_What you need to do:_
In the material below, find all lines with the string "linecap" and copy them.

_Available data:_
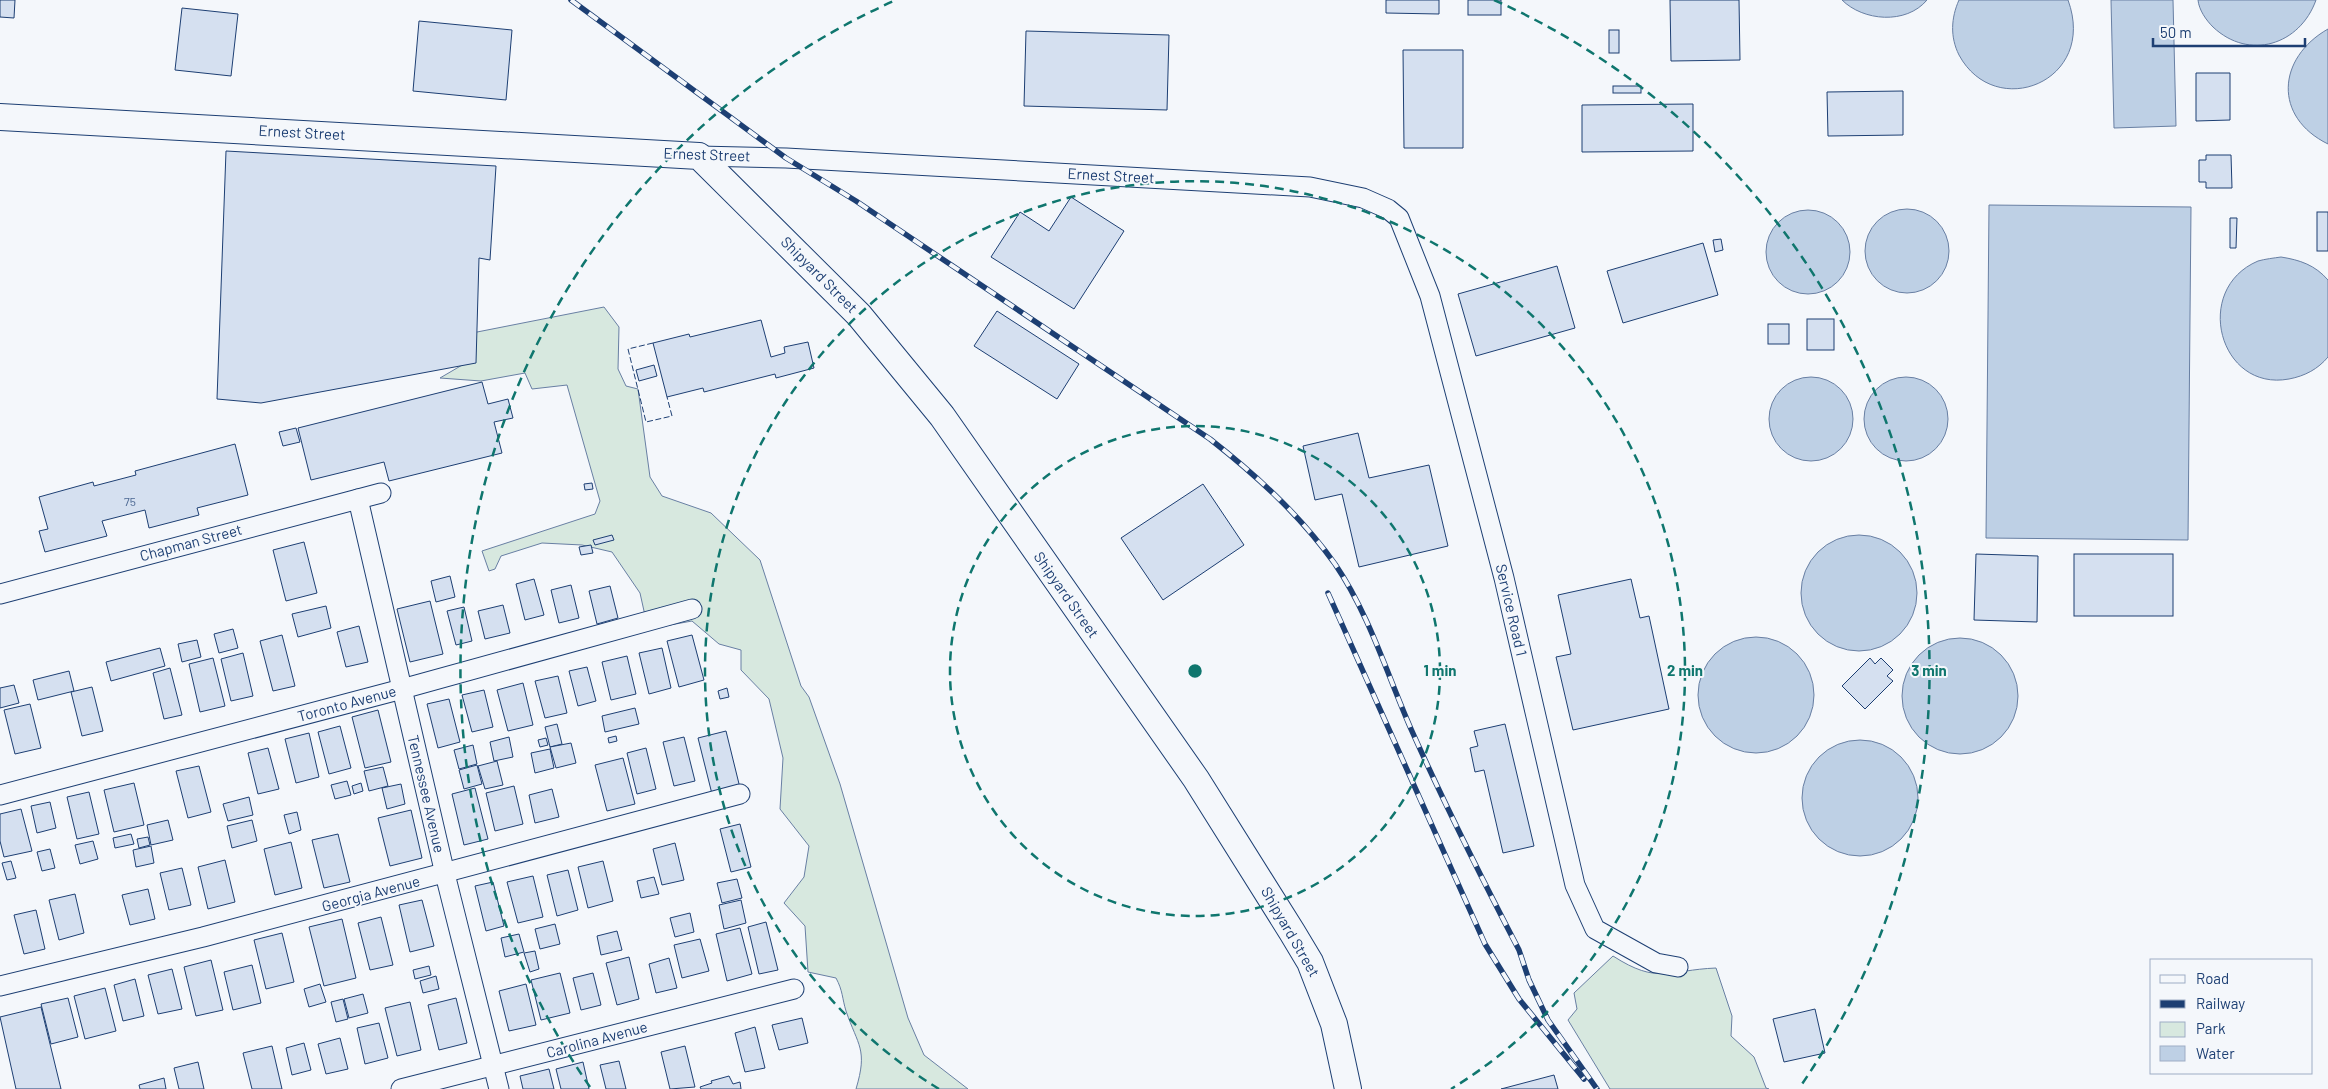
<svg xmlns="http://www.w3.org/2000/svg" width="2328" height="1089" viewBox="0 0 2328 1089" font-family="Barlow,sans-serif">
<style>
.green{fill:#d7e8df;stroke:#687fa3}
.water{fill:#bed0e5;stroke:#687fa3}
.building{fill:#d5e0f0;stroke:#1d3f73}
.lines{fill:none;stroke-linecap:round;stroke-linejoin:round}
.street-casing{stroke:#1d3f73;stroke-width:21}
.secondary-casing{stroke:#1d3f73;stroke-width:28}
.street{stroke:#f4f7fb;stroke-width:19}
.secondary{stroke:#f4f7fb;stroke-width:26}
.rail-casing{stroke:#1d3f73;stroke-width:5.5}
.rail{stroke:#f4f7fb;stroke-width:4;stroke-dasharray:11;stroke-linecap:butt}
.fence{stroke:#1d3f73;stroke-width:1;stroke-dasharray:6 2.5;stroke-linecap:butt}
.ring{fill:none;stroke:#0f766e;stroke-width:2.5;stroke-dasharray:9 6}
.labels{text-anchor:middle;stroke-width:4;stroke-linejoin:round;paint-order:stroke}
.number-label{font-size:12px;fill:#4b6792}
.street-label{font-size:15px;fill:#1d3f73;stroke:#f4f7fb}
.centre{fill:#0f766e;stroke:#f4f7fb;stroke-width:2.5}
.ring-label{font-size:15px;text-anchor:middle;font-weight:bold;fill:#0f766e;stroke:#f4f7fb;stroke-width:4;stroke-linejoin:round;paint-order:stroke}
</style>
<rect width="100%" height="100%" fill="#f4f7fb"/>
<g class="green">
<path d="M604 307 619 327 618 369 626 386 638 389 650 477 662 496 711 513 760 560 801 686 809 697 840 784 908 1018 924 1055 968 1089H856C868 1049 858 1046 846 1011 842 998 843 991 836 978L808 972 805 926 784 903 804 877 809 846 780 809 783 758 769 699 741 670V650L719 644 692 621 648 629 640 593 612 552 582 545 542 543 501 556 495 569 489 571 482 551 595 514 600 501 567 385 532 389 525 373 481 381 440 378 469 361 472 333Z"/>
<path d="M1613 956C1658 985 1668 970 1716 968L1732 1016 1731 1036 1754 1057 1766 1088 1769 1089H1610L1568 1020 1577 1009 1574 993Z"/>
</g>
<g class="water">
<path d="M1842 0H1927C1906 25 1863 21 1842 0Z"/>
<path d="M1959 0H2068C2098 82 1995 122 1959 55 1950 37 1951 18 1959 0Z"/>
<path d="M2111 0H2173L2176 126 2114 128Z"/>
<path d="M2198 0H2316C2300 45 2249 61 2213 27 2206 20 2199 10 2198 0Z"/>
<path d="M2328 29V144C2273 117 2277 58 2328 29Z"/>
<path d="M1989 205 2191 207 2188 540 1986 538Z"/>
<circle cx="1907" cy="251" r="42"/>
<circle cx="1808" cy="252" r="42"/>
<path d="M2281 257C2300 260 2315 265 2328 280V357C2318 369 2305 376 2289 379 2219 392 2192 289 2258 261 2265 259 2274 258 2281 257Z"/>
<circle cx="1906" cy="419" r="42"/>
<circle cx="1811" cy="419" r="42"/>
<circle cx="1859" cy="593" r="58"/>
<circle cx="1756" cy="695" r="58"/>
<circle cx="1960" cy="696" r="58"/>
<circle cx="1860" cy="798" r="58"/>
</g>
<g class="building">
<path d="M0 0H15L14 18 0 17Z"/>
<path d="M1386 0H1439V14L1386 13Z"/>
<rect x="1468" y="0" width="33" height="15"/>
<path d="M1670 0H1739L1740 60 1671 61Z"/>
<path d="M182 8 238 14 231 76 175 70Z"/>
<path d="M419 21 512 30 506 100 413 91Z"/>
<rect x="1609" y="30" width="10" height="23"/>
<path d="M1026 31 1169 35 1167 110 1024 106Z"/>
<path d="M1403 50H1463V148H1404Z"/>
<path d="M2196 73H2230V120L2196 121Z"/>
<rect x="1613" y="86" width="28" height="7"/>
<path d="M1903 91V135L1828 136 1827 92Z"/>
<path d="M1693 104V151L1582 152V105Z"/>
<path d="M226 151 496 166 490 260 479 258 476 363 261 403 217 399Z"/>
<path d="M2206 155H2231L2232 188H2206V182H2199V160H2206Z"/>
<path d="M1071 197 1124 231 1074 309 991 257 1020 212 1049 231Z"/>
<rect x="2317" y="212" width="11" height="39"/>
<path d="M2230 218H2237L2236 248H2230Z"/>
<path d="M1721 239 1723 250 1715 252 1713 240Z"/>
<path d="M1703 243 1718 295 1623 323 1607 271Z"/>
<path d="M1557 266 1575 328 1476 356 1458 294Z"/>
<path d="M997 311 1079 364 1057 399 974 346Z"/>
<rect x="1807" y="319" width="27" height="31"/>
<path d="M761 320 771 357 785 353 784 347 808 342 814 368 776 378 775 374 704 392 703 388 667 397 653 343 689 334 690 337Z"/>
<rect x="1768" y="324" width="21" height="20"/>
<path d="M654 365 657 376 639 381 636 370Z"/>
<path d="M482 382 488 404 508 399 513 418 494 422 502 453 389 481 384 462 311 480 298 428Z"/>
<path d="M296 428 300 442 283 446 279 432Z"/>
<path d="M1358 433 1369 478 1429 465 1448 546 1359 567 1342 494 1315 500 1303 446Z"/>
<path d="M235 444 248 495 197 508 199 515 149 528 145 510 102 521 107 536 45 552 39 531 48 529 39 497 93 482 94 486 136 475 135 471Z"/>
<path d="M592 483 593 489 585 490 584 484Z"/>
<path d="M1203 484 1244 545 1163 600 1121 538Z"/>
<path d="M612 535 614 540 595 545 593 540Z"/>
<path d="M304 542 317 593 286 601 273 550Z"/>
<path d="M591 545 593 553 581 555 579 547Z"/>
<path d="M1976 554 2038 556 2037 622 1974 620Z"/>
<rect x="2074" y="554" width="99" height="62"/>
<path d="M450 576 455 597 436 602 431 581Z"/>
<path d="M534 579 544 615 525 620 516 584Z"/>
<path d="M1631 579 1640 618 1649 616 1669 709 1573 730 1556 657 1571 654 1558 595Z"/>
<path d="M571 585 579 618 559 623 551 590Z"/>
<path d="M610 586 618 618 597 624 589 591Z"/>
<path d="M430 601 443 654 410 662 397 609Z"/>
<path d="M503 605 510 633 485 639 478 611Z"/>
<path d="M326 606 331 628 298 637 292 614Z"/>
<path d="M464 607 472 641 456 645 447 611Z"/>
<path d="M359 626 368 662 346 667 337 632Z"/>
<path d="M233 629 238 648 219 653 214 634Z"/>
<path d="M282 635 295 686 273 691 260 641Z"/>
<path d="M692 635 704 680 679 687 667 641Z"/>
<path d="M197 640 201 657 182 662 178 644Z"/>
<path d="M160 648 165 666 111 681 106 662Z"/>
<path d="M662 648 671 688 649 694 639 653Z"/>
<path d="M243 653 253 696 231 701 221 659Z"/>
<path d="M627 656 636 694 611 700 602 662Z"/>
<path d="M213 658 225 706 200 712 189 664Z"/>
<path d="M1870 658 1875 664 1881 658 1893 670 1887 676 1893 681 1865 709 1842 686Z"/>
<path d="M587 667 596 701 578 706 569 671Z"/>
<path d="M170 668 182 715 164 719 153 673Z"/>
<path d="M69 671 74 691 38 700 33 680Z"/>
<path d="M558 676 567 713 545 718 535 681Z"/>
<path d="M523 683 533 725 508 731 497 690Z"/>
<path d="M14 685 19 703 0 708V688Z"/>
<path d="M92 687 103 731 82 736 71 692Z"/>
<path d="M727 688 729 697 720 699 718 691Z"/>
<path d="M484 690 493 727 472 732 462 695Z"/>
<path d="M449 699 460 742 438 748 427 704Z"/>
<path d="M30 704 41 748 15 754 4 710Z"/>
<path d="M635 708 639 724 605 732 602 716Z"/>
<path d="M378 710 391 762 365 768 352 717Z"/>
<path d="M557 724 562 744 550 747 545 727Z"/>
<path d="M1505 724 1534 846 1503 853 1484 770 1475 772 1470 748 1478 746 1474 731Z"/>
<path d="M340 726 351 768 329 774 318 732Z"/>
<path d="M726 731 741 792 713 798 698 738Z"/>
<path d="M309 733 319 777 296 783 285 739Z"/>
<path d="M616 736 617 741 609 743 608 738Z"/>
<path d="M509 737 513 757 494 761 490 742Z"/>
<path d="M684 737 695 781 674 786 663 742Z"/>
<path d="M546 738 548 745 540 747 538 740Z"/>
<path d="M571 743 576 763 556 768 550 747Z"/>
<path d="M473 745 477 764 459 769 454 750Z"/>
<path d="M268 748 279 789 258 794 248 753Z"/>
<path d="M646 748 656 789 637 794 627 753Z"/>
<path d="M550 749 554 768 535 773 531 753Z"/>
<path d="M623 758 635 804 607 811 595 765Z"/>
<path d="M497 761 503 785 485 789 478 766Z"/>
<path d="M477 765 482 784 464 789 459 770Z"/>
<path d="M199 766 211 812 188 818 176 771Z"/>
<path d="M383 767 388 786 369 791 364 771Z"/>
<path d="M347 781 351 795 335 799 331 785Z"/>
<path d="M134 783 144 825 114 832 104 790Z"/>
<path d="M361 783 363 791 354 794 352 786Z"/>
<path d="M401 784 405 804 387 809 382 788Z"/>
<path d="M514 786 523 824 495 831 486 793Z"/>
<path d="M475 788 488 839 464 845 452 794Z"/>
<path d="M552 789 559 817 535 823 529 795Z"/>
<path d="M89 792 99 834 77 839 67 797Z"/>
<path d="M249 797 253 815 228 821 223 804Z"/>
<path d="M50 802 56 828 37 833 31 806Z"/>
<path d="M21 809 32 851 4 857 0 841V814Z"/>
<path d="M411 810 422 858 390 866 378 818Z"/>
<path d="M297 812 301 830 289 834 284 815Z"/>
<path d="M168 820 173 840 151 845 147 825Z"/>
<path d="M252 820 257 841 232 848 227 826Z"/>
<path d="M740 824 751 867 731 872 720 829Z"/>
<path d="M131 834 134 844 115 848 113 838Z"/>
<path d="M338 834 350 882 324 888 312 840Z"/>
<path d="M148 837 150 845 139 848 137 839Z"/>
<path d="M93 841 98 859 80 864 75 845Z"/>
<path d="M291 842 302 888 275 895 264 849Z"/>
<path d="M675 843 684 880 662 885 653 849Z"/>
<path d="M151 846 154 863 136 867 133 850Z"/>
<path d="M50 849 55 868 42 871 37 852Z"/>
<path d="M225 860 235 902 208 909 198 867Z"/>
<path d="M11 861 16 878 7 880 2 863Z"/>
<path d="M603 861 613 901 588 908 578 867Z"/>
<path d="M182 868 191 905 169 910 160 873Z"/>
<path d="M568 870 578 910 557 916 547 875Z"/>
<path d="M533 876 543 917 518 923 507 882Z"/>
<path d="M654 877 659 894 641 898 637 881Z"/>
<path d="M737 879 742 898 722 903 717 883Z"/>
<path d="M493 882 504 926 486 931 475 886Z"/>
<path d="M148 889 155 919 130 925 122 895Z"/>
<path d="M75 894 84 933 59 940 49 900Z"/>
<path d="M422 900 434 946 410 952 399 905Z"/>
<path d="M741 900 746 923 724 929 719 905Z"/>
<path d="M36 910 45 949 24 954 14 915Z"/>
<path d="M690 913 694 932 675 937 670 918Z"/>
<path d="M381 917 393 965 370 970 358 923Z"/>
<path d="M342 919 356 978 324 986 309 927Z"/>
<path d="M766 922 778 970 759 974 748 927Z"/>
<path d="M555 924 560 944 540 949 535 929Z"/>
<path d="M740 928 752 974 727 981 716 934Z"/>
<path d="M617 931 622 950 601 955 597 936Z"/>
<path d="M282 933 294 982 266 989 254 940Z"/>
<path d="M519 934 524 952 505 957 501 938Z"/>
<path d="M700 939 709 971 682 978 674 945Z"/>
<path d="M535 951 539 969 530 972 524 953Z"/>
<path d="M629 957 639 999 617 1005 606 963Z"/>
<path d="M669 958 677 988 656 993 649 964Z"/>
<path d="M211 960 223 1010 196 1016 184 967Z"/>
<path d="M252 965 261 1003 233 1010 224 972Z"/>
<path d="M429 966 431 975 415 979 413 970Z"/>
<path d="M172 969 182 1009 158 1014 148 975Z"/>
<path d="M560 973 570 1013 541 1020 531 980Z"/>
<path d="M593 973 601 1005 581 1010 573 978Z"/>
<path d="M436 976 439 989 423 993 420 981Z"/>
<path d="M135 979 144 1016 123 1021 114 985Z"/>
<path d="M320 984 326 1002 309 1007 304 989Z"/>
<path d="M526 984 536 1025 509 1031 499 991Z"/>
<path d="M105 988 116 1031 85 1039 74 996Z"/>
<path d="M363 994 368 1013 349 1018 344 999Z"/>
<path d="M68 998 78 1037 51 1044 41 1004Z"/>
<path d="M456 998 467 1043 439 1050 428 1005Z"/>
<path d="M343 999 348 1019 336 1022 331 1002Z"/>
<path d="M410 1002 421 1050 397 1056 385 1008Z"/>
<path d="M41 1007 61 1089H16L0 1017Z"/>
<path d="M1815 1009 1825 1053 1784 1062 1773 1019Z"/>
<path d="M802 1018 808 1043 779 1050 772 1025Z"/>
<path d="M379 1023 388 1058 365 1064 357 1028Z"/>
<path d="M755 1027 765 1068 745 1072 735 1033Z"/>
<path d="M340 1038 348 1069 326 1074 318 1044Z"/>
<path d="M304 1043 311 1070 292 1075 286 1048Z"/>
<path d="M272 1046 282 1089H252L243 1053Z"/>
<path d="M685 1046 695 1087 670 1089 661 1052Z"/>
<path d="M619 1061 626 1089H606L600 1065Z"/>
<path d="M198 1062 204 1089H179L174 1068Z"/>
<path d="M583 1062 589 1089H561L556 1069Z"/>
<path d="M549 1069 554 1089H523L520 1076Z"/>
<path d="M1554 1075 1558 1089H1501Z"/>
<path d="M729 1076 733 1084 740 1082 741 1089H701L700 1087 712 1083 711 1081Z"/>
<path d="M164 1078 166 1089H140L139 1085Z"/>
</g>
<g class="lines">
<g class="street-casing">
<g id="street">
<path d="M699 156 786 158 1310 187 1363 198 1388 209 1399 218 1430 296 1504 578 1575 885 1595 929 1656 963 1678 967"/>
<path d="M358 499 445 874 499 1089"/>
<path d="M0 594 381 493"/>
<path d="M0 795 402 689 692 609"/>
<path d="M0 986 203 937 740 794"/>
<path d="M401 1089 794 989"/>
</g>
</g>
<g class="secondary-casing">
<path id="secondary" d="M0 117 699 156 859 315 942 416 1196 779 1292 932 1310 962 1334 1024 1348 1089"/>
</g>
<use href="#street" class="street"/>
<use href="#secondary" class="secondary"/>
<g class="rail-casing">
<g id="rail">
<path d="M571 0 786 158 856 201 1210 439C1257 476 1300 515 1335 564 1369 614 1387 674 1411 729 1444 803 1481 877 1519 950L1529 980 1548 1020 1597 1089"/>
<path d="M1328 593 1485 944 1519 999 1584 1079"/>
</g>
</g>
<use href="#rail" class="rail"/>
<path class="fence" d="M653 343 628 349 646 422 672 416 667 397"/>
</g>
<g class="ring">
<circle cx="1195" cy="671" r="245"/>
<path d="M939 1089A490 490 0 1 1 1451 1089"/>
<path d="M590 1087A734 734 0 0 1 896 0M1494 0A734 734 0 0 1 1800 1087"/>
</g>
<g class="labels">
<g class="number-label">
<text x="130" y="506">75</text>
</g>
<g class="street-label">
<text transform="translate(302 133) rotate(3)" y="5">Ernest Street</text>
<text transform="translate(707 155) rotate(2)" y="5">Ernest Street</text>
<text transform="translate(1111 176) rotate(3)" y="5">Ernest Street</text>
<text transform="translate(819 275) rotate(45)" y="5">Shipyard Street</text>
<text transform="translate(191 543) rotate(-15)" y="5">Chapman Street</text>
<text transform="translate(1066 595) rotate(55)" y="5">Shipyard Street</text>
<text transform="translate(1511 610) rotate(77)" y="5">Service Road 1</text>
<text transform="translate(347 704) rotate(-15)" y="5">Toronto Avenue</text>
<text transform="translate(426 794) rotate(77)" y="5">Tennessee Avenue</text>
<text transform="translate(371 894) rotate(-15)" y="5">Georgia Avenue</text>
<text transform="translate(1290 932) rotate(60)" y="5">Shipyard Street</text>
<text transform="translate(597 1040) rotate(-15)" y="5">Carolina Avenue</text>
</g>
</g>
<circle cx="1195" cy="671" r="8" class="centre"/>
<g class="ring-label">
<text x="1440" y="676">1 min</text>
<text x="1685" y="676">2 min</text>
<text x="1929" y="676">3 min</text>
</g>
<rect x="2150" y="959" width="162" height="115" fill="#f4f7fb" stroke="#9eadc5"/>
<rect x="2160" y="975" width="25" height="8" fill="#f4f7fb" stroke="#9eadc5"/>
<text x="2196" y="984" font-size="15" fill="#1d3f73">Road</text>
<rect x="2160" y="1000" width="25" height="8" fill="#1d3f73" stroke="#9eadc5"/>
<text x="2196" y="1009" font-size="15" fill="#1d3f73">Railway</text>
<rect x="2160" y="1022" width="25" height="15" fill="#d7e8df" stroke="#9eadc5"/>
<text x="2196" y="1034" font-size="15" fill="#1d3f73">Park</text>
<rect x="2160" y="1046" width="25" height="15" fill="#bed0e5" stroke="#9eadc5"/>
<text x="2196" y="1059" font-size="15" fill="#1d3f73">Water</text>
<path d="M2153 38v8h152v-8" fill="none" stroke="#1d3f73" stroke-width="2.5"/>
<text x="2160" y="38" font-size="15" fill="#1d3f73" stroke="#f4f7fb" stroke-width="4" paint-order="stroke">50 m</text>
</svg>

_Your response:_
.lines{fill:none;stroke-linecap:round;stroke-linejoin:round}
.rail{stroke:#f4f7fb;stroke-width:4;stroke-dasharray:11;stroke-linecap:butt}
.fence{stroke:#1d3f73;stroke-width:1;stroke-dasharray:6 2.5;stroke-linecap:butt}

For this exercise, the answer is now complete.